What will the response rate be for this type of spam? That is the big question. It will presumably be lower than for a spam loaded with with sales pitches, or the spammers wouldn't bother to write the sales pitches, but how much lower? If the response rate is low enough, then forcing spam to become this generic will be enough to kill it.

To the extent spam can be made this generic and still work, there are still techniques we can use to recognize it. I can think of two ways to deal with an unknown domain. One would be to send out a crawler to look at the page you're being sent to. You could filter the page much as you would the body of an email. If widely used, this would have the amusing effect of pounding any site advertised in a spam with a large number of hits. If the overloaded server took a while to respond, that would be evidence in itself-- a kind of peer-to-spammer-to-peer filtering network.

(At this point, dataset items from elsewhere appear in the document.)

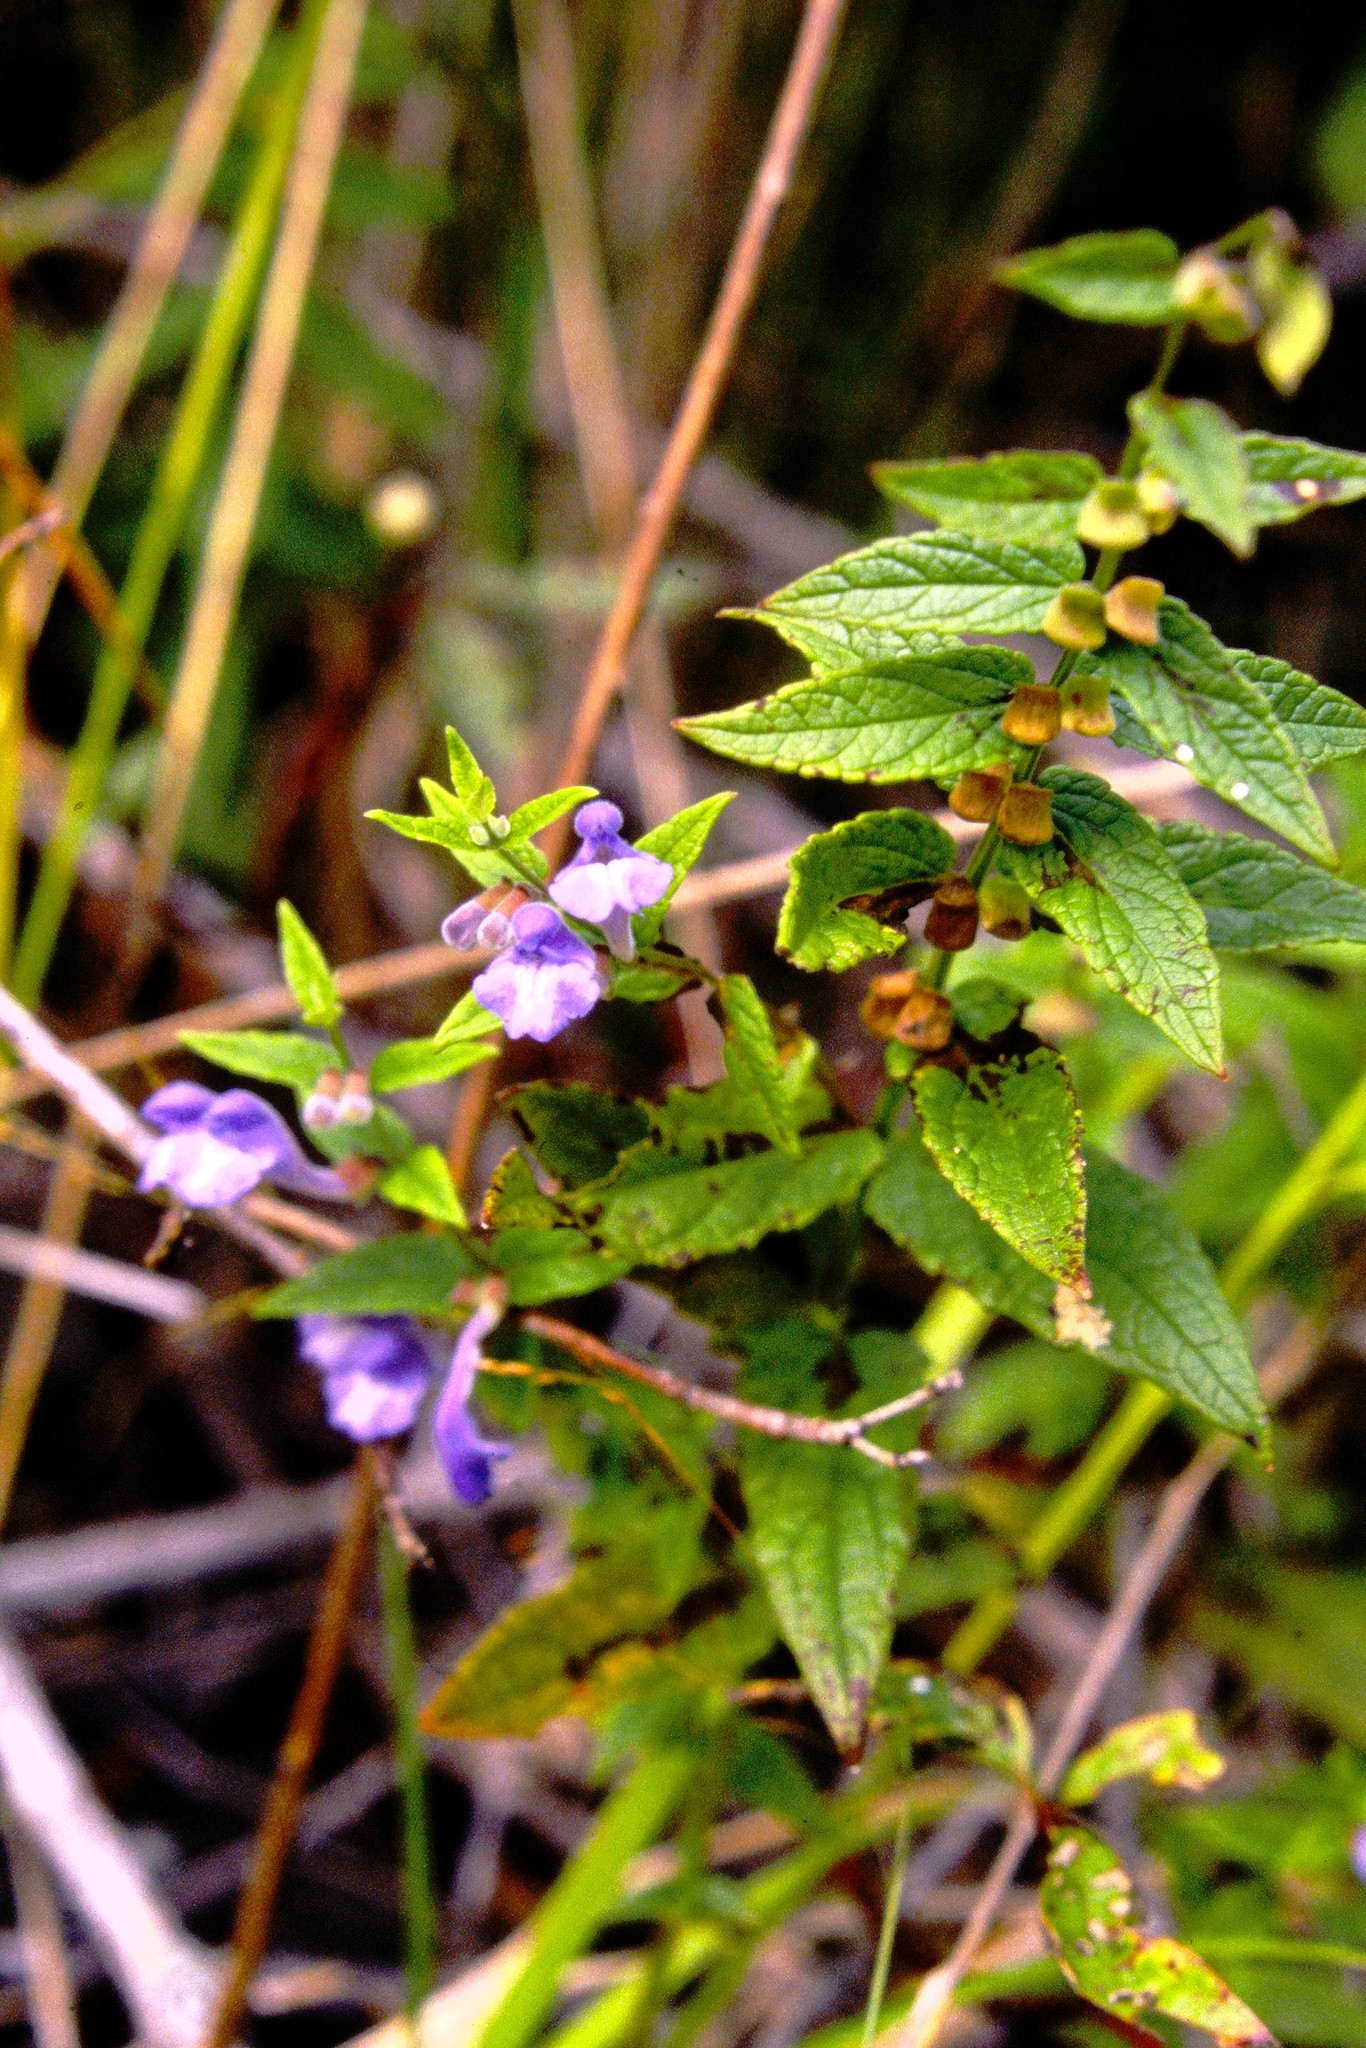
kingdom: Plantae
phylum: Tracheophyta
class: Magnoliopsida
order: Lamiales
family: Lamiaceae
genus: Scutellaria
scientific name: Scutellaria galericulata
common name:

Another way to deal with unknown domains would be to have a server to which filters could report domains seen in spams. A filter unsure about a new url could query this server and get a quick answer back. You might get false positives in the case of a link to some image or news story that was making the rounds, but that kind of email tends to be sent by friends who would already be on your whitelist.

And remember, there are still the headers. At the moment, spammers leave their fingerprints all over them. Some spam software actually identifies itself by name in the headers. One day we'll smile at the quaintness of that. But even after they clean up the obvious stuff, spammers will tend to use the same infrastructure for a while. Unless of course they use open relays. That would be retro. But I think it would put a lot of spammers out of business if they had to resort to that. Certainly clients like Disney would balk at it.

Strangely enough, the spam I expect to see in the future will be a lot like the spam of the past. There will be less of it, as there was in the past. And the spammers will be real outlaws, as they were before spam got corporate in the last couple years.

I don't want to underestimate the ingenuity of the spammers. They have found their way past every barrier we've put in front of them before. But I don't think this is inevitable. I think we just didn't work too hard on barriers till recently. Statistical spam filters represent a more serious effort to fight back. If they don't put an end to spam, they'll at least insure that we see less of it.